Jan 15, 2025  
2023-2024 Undergraduate Catalogue 
    
2023-2024 Undergraduate Catalogue [ARCHIVED CATALOGUE]

ENG 331 - Gothic Monsters (1)

Demons, ghosts, vampires, and the indescribable monsters that stalk the night have appeared in literary and historical records reaching back to the earliest stories that humans began to tell one another. The eighteenth century and early nineteenth century did not invent any of these monsters, but they did shift the way the culture at large relates to them. With the rise of Gothic literature in England came a newfound appreciation for monsters: they were not only horrifying and dangerous but also appealing in oblique ways. They were terrifying precisely because they were attractive and evil. Gothic monstrosity was therefore suitable to be used for a variety of critical ends: to underscore fears of female sexuality; to represent anxieties about racial and ethnic Others; and to critique other religions. In this course, we will consume eighteenth and nineteenth-century Gothic texts alongside the modern stories inspired by their legacy.
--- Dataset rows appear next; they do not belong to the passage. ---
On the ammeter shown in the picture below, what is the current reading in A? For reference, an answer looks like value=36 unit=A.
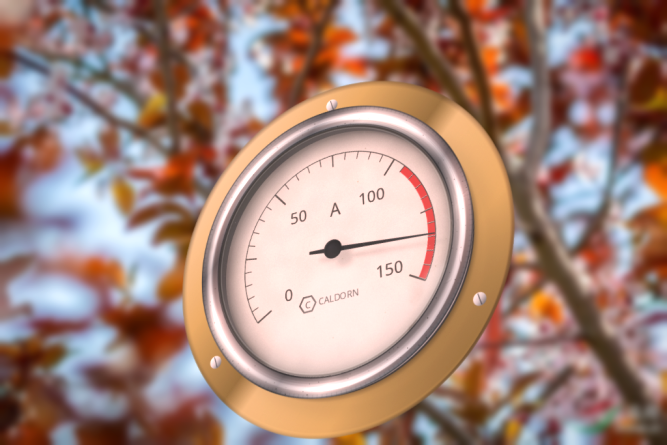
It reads value=135 unit=A
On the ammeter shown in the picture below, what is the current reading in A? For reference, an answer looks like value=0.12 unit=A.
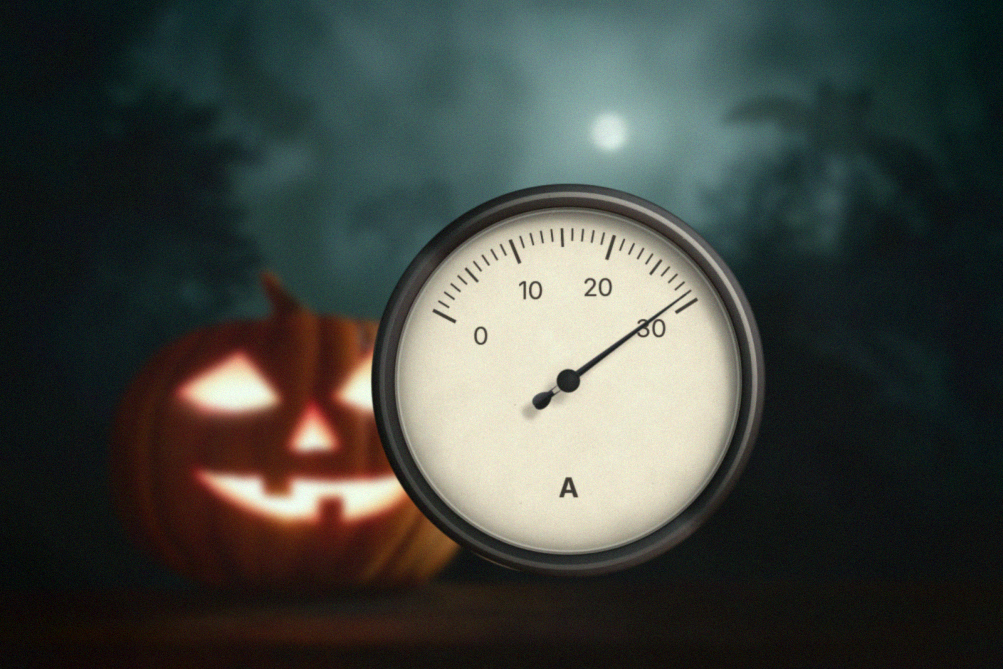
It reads value=29 unit=A
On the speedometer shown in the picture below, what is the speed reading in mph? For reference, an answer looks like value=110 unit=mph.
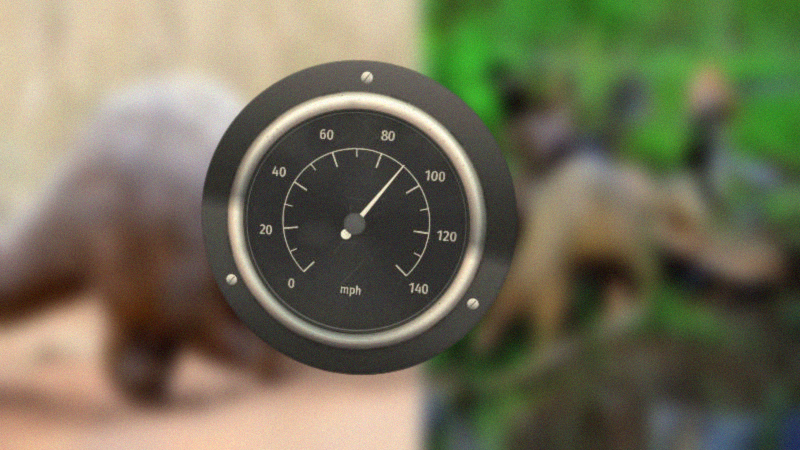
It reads value=90 unit=mph
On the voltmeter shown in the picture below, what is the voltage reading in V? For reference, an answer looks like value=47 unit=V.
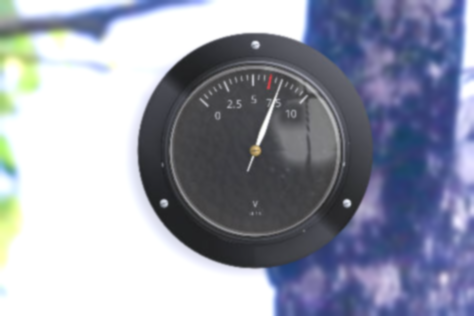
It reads value=7.5 unit=V
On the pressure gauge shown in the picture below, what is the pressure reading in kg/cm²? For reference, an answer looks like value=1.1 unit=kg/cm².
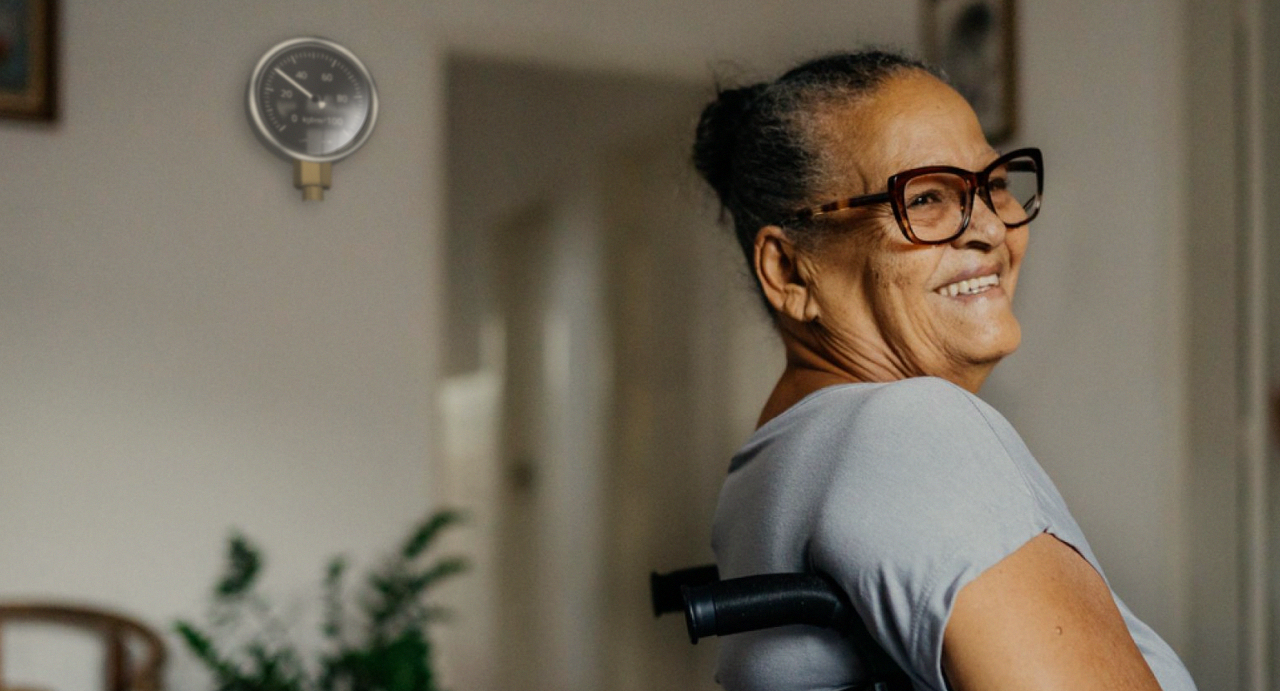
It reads value=30 unit=kg/cm²
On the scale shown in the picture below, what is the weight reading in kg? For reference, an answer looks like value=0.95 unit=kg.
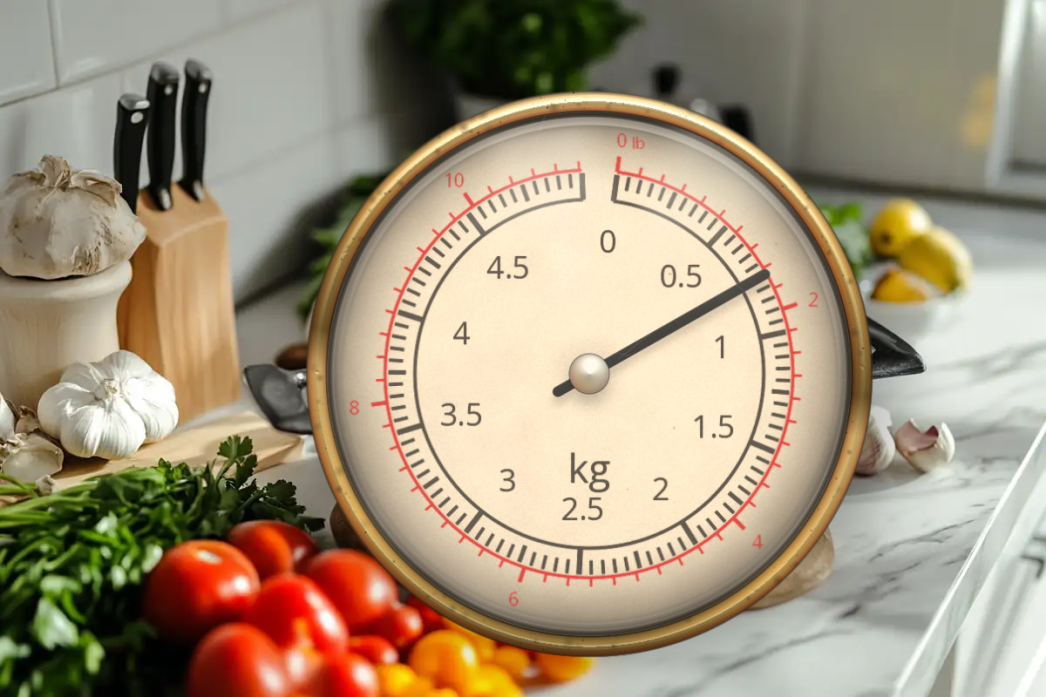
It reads value=0.75 unit=kg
By comparing different generations of Gothic ideas-across multiple forms of media-we can tease out why Gothic thrills remain pleasurable and how they’ve been adapted for a contemporary readership with potentially subversive aims. Features archival visits and guest speakers. Prerequisite: writing-designated course (W), or ENG 201 , ENG 202 ENG 215 , or ENG 225   Alternate years.